Here's a preliminary version of this patch. It includes the patches for HADOOP-4789 and https://issues.apache.org/jira/browse/HADOOP-4665 because it depends on those. This may make it confusing to read but I will post simpler versions once those patches are in. The code of interest here is really just in assignTasks and getAllowedLocalityLevel in FairScheduler.java. In addition, doing this requires a change to the JobInProgress API to have an obtainNewMapTask version that takes a locality level (distance up the topology). This was already used internally in findMapTask but there is now a package-visible method that exposes it to the scheduler.

> Global scheduling in the Fair Scheduler
> ---------------------------------------
>
>                 Key: HADOOP-4667
>                 URL: https://issues.apache.org/jira/browse/HADOOP-4667
>             Project: Hadoop Core
>          Issue Type: New Feature
>          Components: contrib/fair-share
>            Reporter: Matei Zaharia
>         Attachments: fs-global-v0.patch
>
>
> The current schedulers in Hadoop all examine a single job on every heartbeat when choosing which tasks to assign, choosing the job based on FIFO or fair sharing. There are inherent limitations to this approach. For example, if the job at the front of the queue is small (e.g. 10 maps, in a cluster of 100 nodes), then on average it will launch only one local map on the first 10 heartbeats while it is at the head of the queue. This leads to very poor locality for small jobs. Instead, we need a more "global" view of scheduling that can look at multiple jobs. To resolve the locality problem, we will use the following algorithm:
> - If the job at the head of the queue has no local task to launch, skip it and look through other jobs.
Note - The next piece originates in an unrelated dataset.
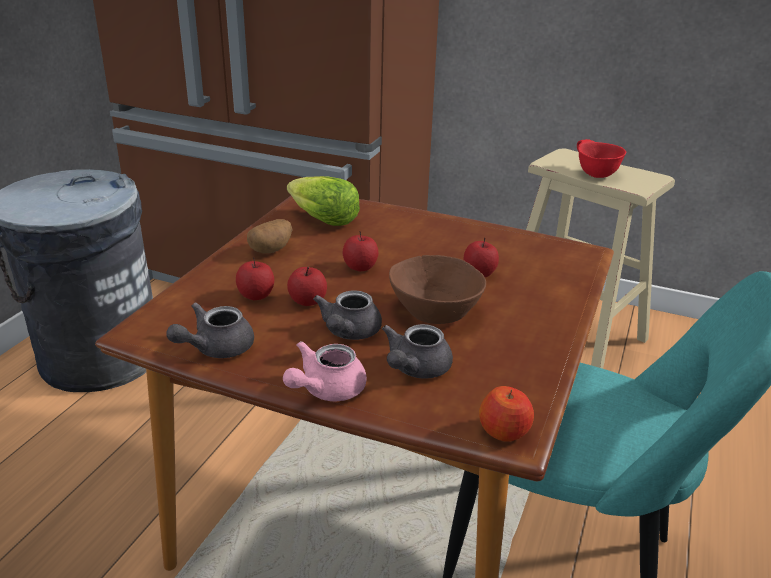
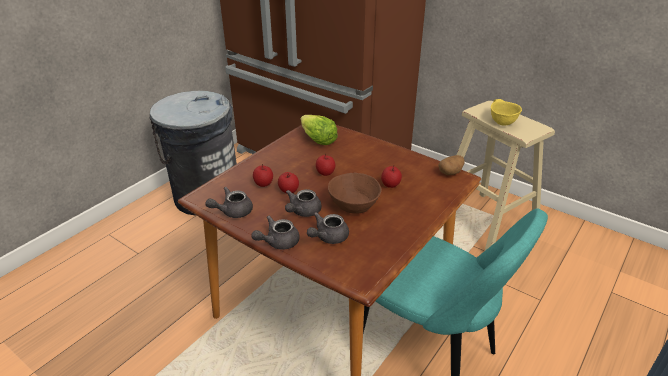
camera: 15 degrees right, 5 degrees up
(271, 249) = (282, 156): potato -> potato (450, 172)
(326, 390) = (278, 242): pink teapot -> grey teapot
(504, 431) = (358, 278): apple -> none
(595, 175) = (501, 122): red bowl -> yellow bowl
> - If a job has been skipped for at least T seconds while waiting for a local task, stop skipping it and allow it to launch non-local tasks.
> - If no job can launch a task at all, return to the head of the queue and launch a non-local task from the first job.
> This algorithm improves locality while bounding the delay that any job experiences in launching a task.
> We will actually provide two values of T - one for data-local tasks and a longer wait for rack-local tasks. It also turns out that whether waiting is useful depends on how many tasks are left in the job - the probability of getting a heartbeat from a node with a local task. Thus there may be logic for removing the wait on the last few tasks in the job.
> As a related issue, once we allow global scheduling, we can launch multiple tasks per heartbeat, as in HADOOP-3136. The initial implementation of HADOOP-3136 adversely affected performance because it only launched multiple tasks from the same job, but with the wait rule above, we will only do this for jobs that are allowed to launch non-local tasks.